Voorts dient aan belanghebbende het voor de behandeling in beroep en hoger beroep betaalde griffierecht van in totaal € 895 (€ 354 en € 541) te worden vergoed.

Beslissing

Het Gerechtshof:
  • vernietigt de uitspraak van de Rechtbank;
  • vernietigt de uitspraak op bezwaar;
  • vernietigt de naheffingsaanslag;
  • veroordeelt de Inspecteur in de proceskosten van belanghebbende tot een bedrag van € 3.036;
  • bepaalt dat de Inspecteur het in beroep en hoger beroep betaalde griffierecht van € 895 aan belanghebbende vergoedt.
Deze uitspraak is vastgesteld door A. van Dongen, W.M.G. Visser en J.B.O. Bijl, in tegenwoordigheid van de griffier R. Wijkstra. De beslissing is op 17 november 2022 in het openbaar uitgesproken.
aangetekend aan
partijen verzonden:
Tegen deze uitspraak kunnen beide partijen binnen zes weken na de verzenddatum beroep in cassatie instellen bijde Hoge Raad der Nederlanden via het webportaal van de Hoge Raad www.hogeraad.nl.
Bepaalde personen die niet worden vertegenwoordigd door een gemachtigde die beroepsmatig rechtsbijstand verleent, mogen per post beroep in cassatie instellen. Dit zijn natuurlijke personen en verenigingen waarvan de statuten niet zijn opgenomen in een notariële akte.
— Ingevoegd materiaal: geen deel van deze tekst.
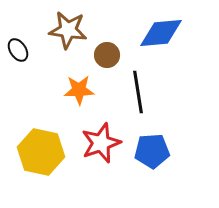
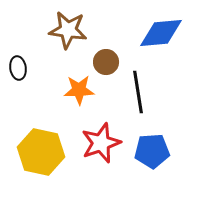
black ellipse: moved 18 px down; rotated 25 degrees clockwise
brown circle: moved 1 px left, 7 px down
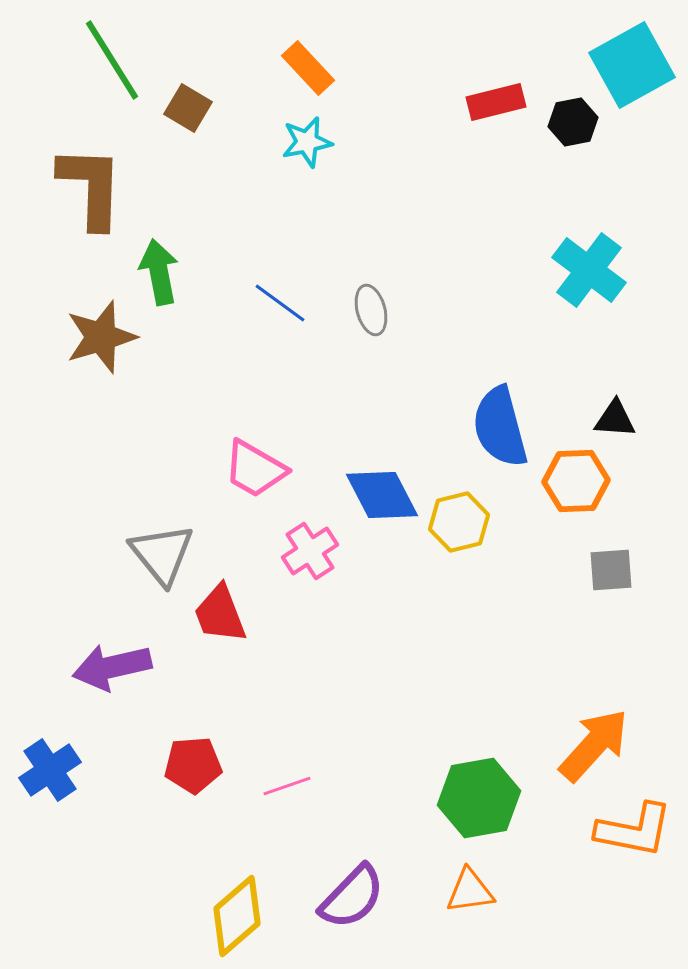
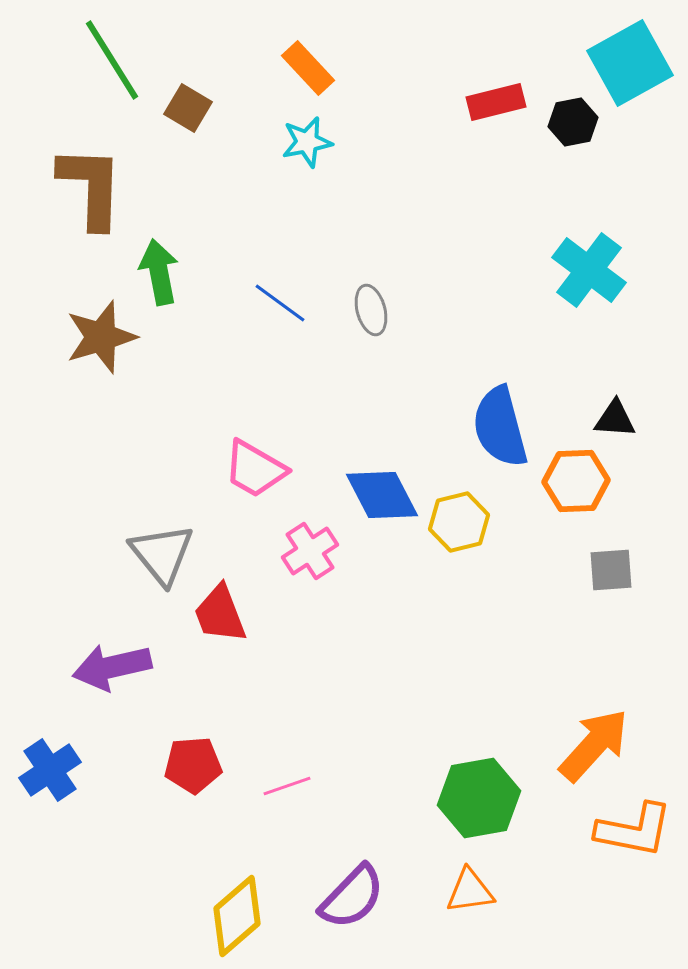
cyan square: moved 2 px left, 2 px up
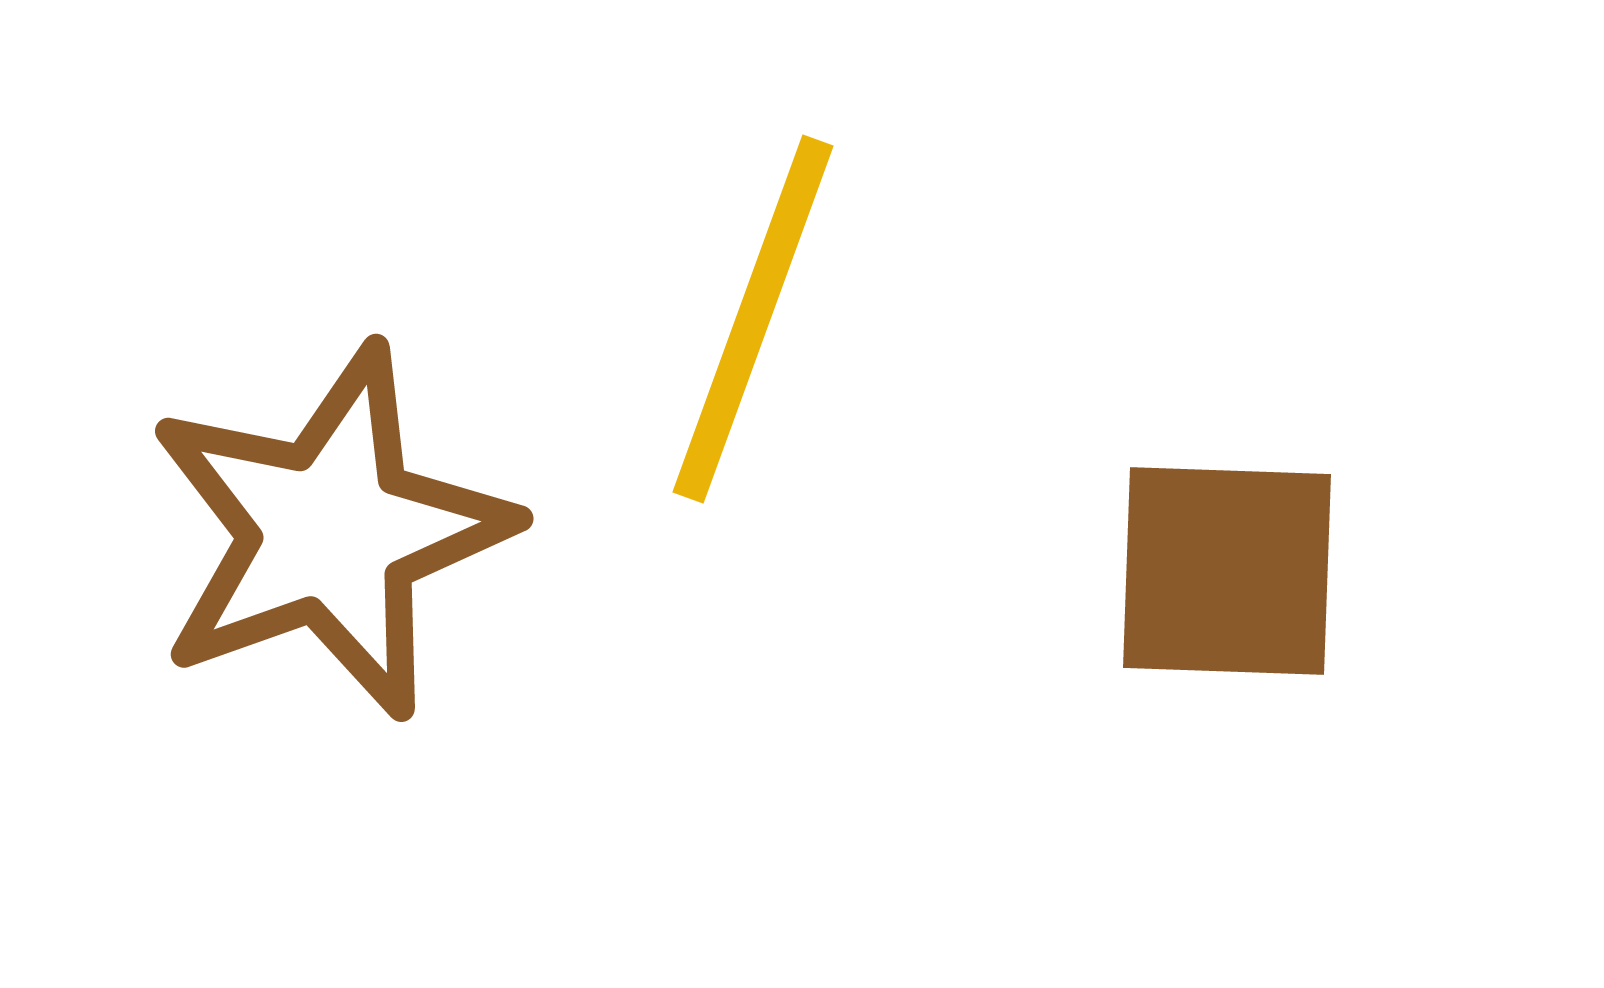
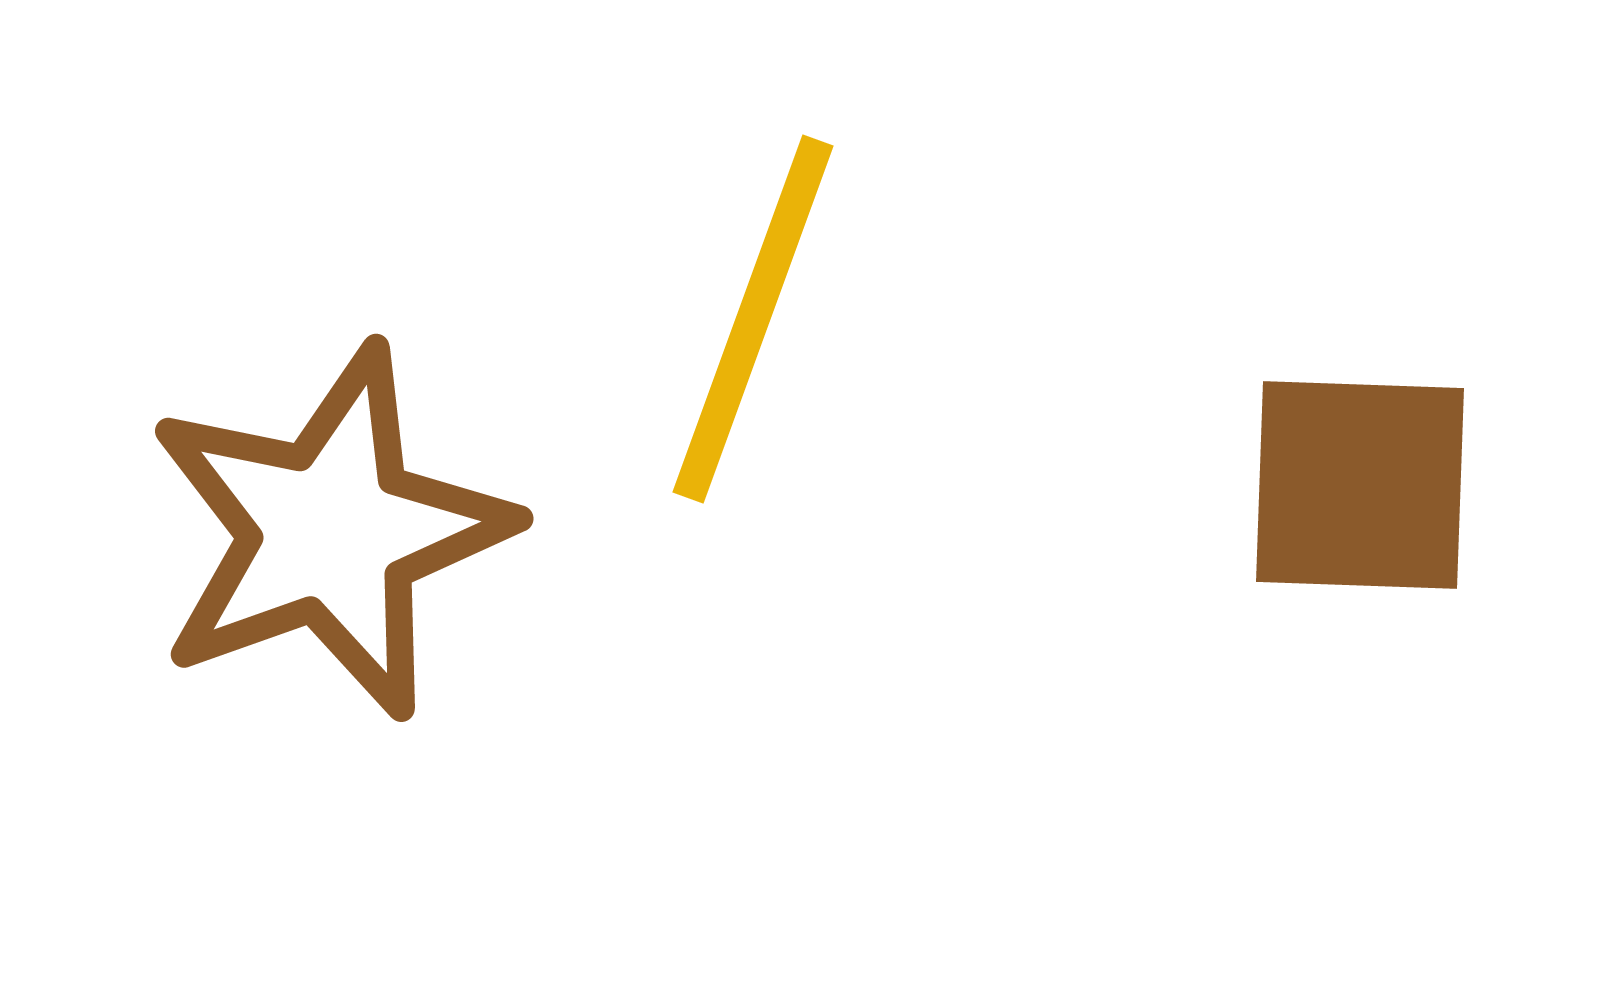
brown square: moved 133 px right, 86 px up
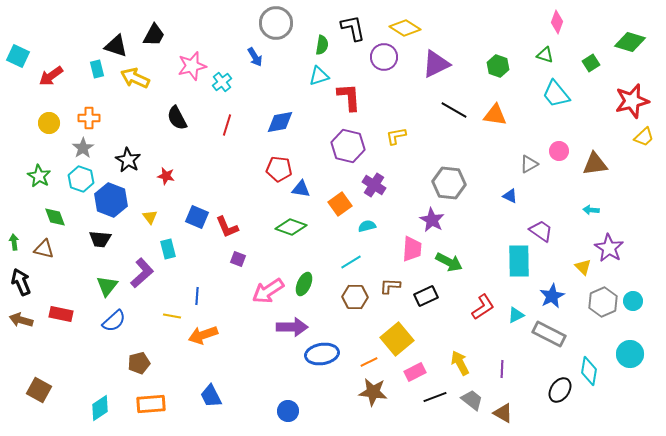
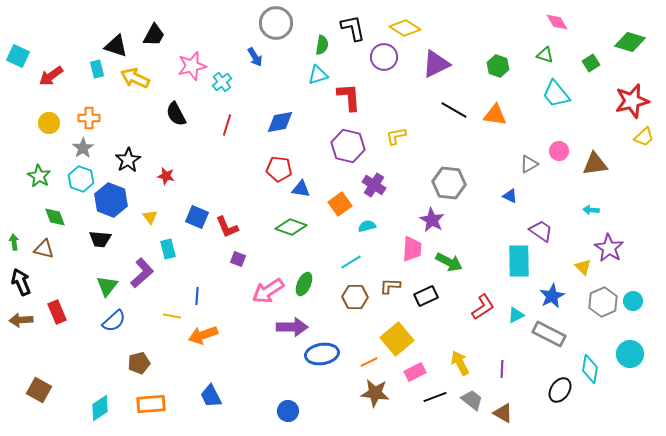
pink diamond at (557, 22): rotated 50 degrees counterclockwise
cyan triangle at (319, 76): moved 1 px left, 1 px up
black semicircle at (177, 118): moved 1 px left, 4 px up
black star at (128, 160): rotated 10 degrees clockwise
red rectangle at (61, 314): moved 4 px left, 2 px up; rotated 55 degrees clockwise
brown arrow at (21, 320): rotated 20 degrees counterclockwise
cyan diamond at (589, 371): moved 1 px right, 2 px up
brown star at (373, 392): moved 2 px right, 1 px down
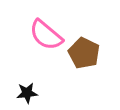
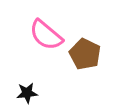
brown pentagon: moved 1 px right, 1 px down
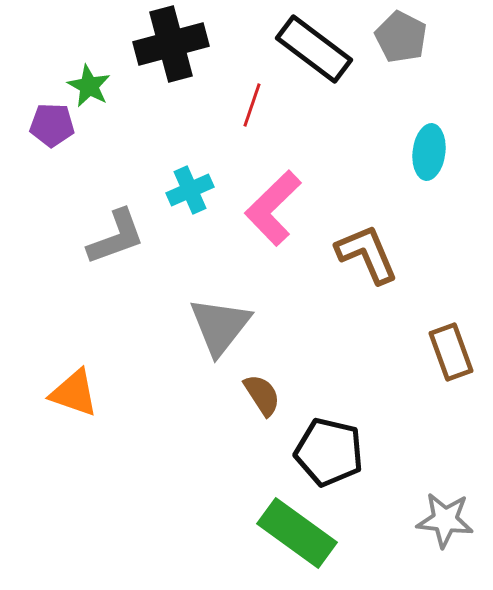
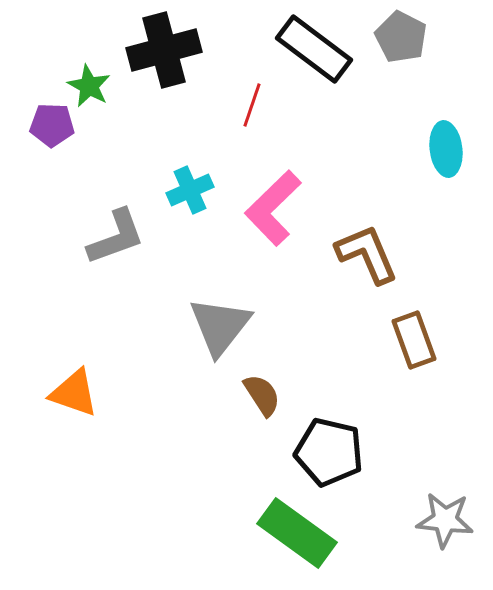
black cross: moved 7 px left, 6 px down
cyan ellipse: moved 17 px right, 3 px up; rotated 14 degrees counterclockwise
brown rectangle: moved 37 px left, 12 px up
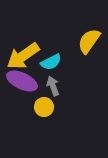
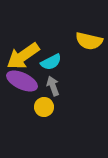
yellow semicircle: rotated 112 degrees counterclockwise
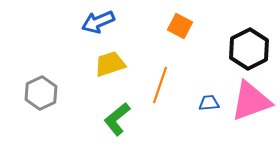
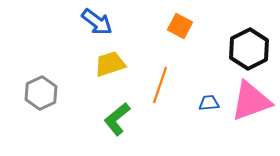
blue arrow: moved 1 px left; rotated 120 degrees counterclockwise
Als zij geen gebruik willen maken van digitaal procederen kunnen deze personen het beroepschrift in cassatie sturen aande Hoge Raad der Nederlanden (belastingkamer), Postbus 20303, 2500 EH Den Haag.
Alle andere personen en gemachtigden die beroepsmatig rechtsbijstand verlenen, zijn in beginsel verplicht digitaal te procederen (zie www.hogeraad.nl).
Bij het instellen van beroep in cassatie moet het volgende in acht worden genomen:

1 - bij het beroepschrift wordt een afschrift van deze uitspraak gevoegd;

2 - (alleen bij procederen op papier) het beroepschrift moet ondertekend zijn;

3 - het beroepschrift moet ten minste het volgende vermelden:

a. - de naam en het adres van de indiener;
b. - de dagtekening;
c. - de vermelding van de uitspraak waartegen het beroep in cassatie is gericht;
d. - de gronden van het beroep in cassatie.
Voor het instellen van beroep in cassatie is griffierecht verschuldigd. Na het instellen van beroep in cassatie ontvangt de indiener een nota griffierecht van de griffier van de Hoge Raad. In het cassatieberoepschrift kan de Hoge Raad verzocht worden om de wederpartij te veroordelen in de proceskosten.